Но Якец и Мицка не обращали внимания на пересуды, им было не до того. Хватало своих хлопот. Якец устроил мальчишник, оплатил угощение, а также то, что полагалось священнику, сам подмел и вымыл полы в своем доме, постелил постель и завесил окна.

Свадьбу играли у Тоне. Гостей собралось немного, но все веселились, как могли. Под низким потолком надрывалась гармоника, кружились пары. То и дело перед домом раздавались веселые крики.

Невеста в свадебном уборе блистала красотой, это был самый счастливый день в ее жизни. Прежде она боялась этой минуты, но теперь ни о чем не жалела. И не только из-за Якеца, который от счастья не знал, куда себя деть и что сказать, она и сама была рада и довольна, чувствуя, что ее жизнь приобрела какой-то смысл. Что тут еще можно добавить? Да и нужно ли?

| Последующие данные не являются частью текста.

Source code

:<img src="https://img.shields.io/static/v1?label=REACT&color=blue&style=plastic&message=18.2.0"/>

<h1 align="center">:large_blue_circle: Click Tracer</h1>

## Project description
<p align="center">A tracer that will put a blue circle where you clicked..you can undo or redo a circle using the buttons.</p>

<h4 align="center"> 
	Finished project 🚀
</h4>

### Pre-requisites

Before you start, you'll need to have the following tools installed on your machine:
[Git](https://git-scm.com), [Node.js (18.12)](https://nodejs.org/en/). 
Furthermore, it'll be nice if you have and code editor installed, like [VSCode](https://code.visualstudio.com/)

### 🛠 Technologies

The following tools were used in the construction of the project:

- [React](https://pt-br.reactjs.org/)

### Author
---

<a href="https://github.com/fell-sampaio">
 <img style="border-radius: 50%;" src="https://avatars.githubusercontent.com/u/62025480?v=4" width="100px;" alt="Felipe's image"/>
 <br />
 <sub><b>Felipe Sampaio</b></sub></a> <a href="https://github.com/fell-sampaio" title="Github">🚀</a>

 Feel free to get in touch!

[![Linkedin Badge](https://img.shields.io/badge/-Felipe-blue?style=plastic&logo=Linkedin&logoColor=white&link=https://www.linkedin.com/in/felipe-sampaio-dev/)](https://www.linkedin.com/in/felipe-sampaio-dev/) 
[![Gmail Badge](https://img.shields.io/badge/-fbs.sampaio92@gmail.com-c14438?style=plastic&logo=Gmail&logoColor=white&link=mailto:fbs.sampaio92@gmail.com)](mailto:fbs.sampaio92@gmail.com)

Люди больше о них не судачили. Перед ними был уже не тот Якец, которого считали недостойным ни одной девушки в деревне, а тем более Мицки, слывшей первой красавицей в округе. Они просто смотрели на счастливых молодоженов, вступающих в новую, совместную жизнь. Чем же Якец отличался от других людей? Удачливостью? Или детским простодушием? Но разве у него, как и у любого другого, не было права на жизнь, разве он не был способен, как и любой другой, ковать счастье своими собственными руками?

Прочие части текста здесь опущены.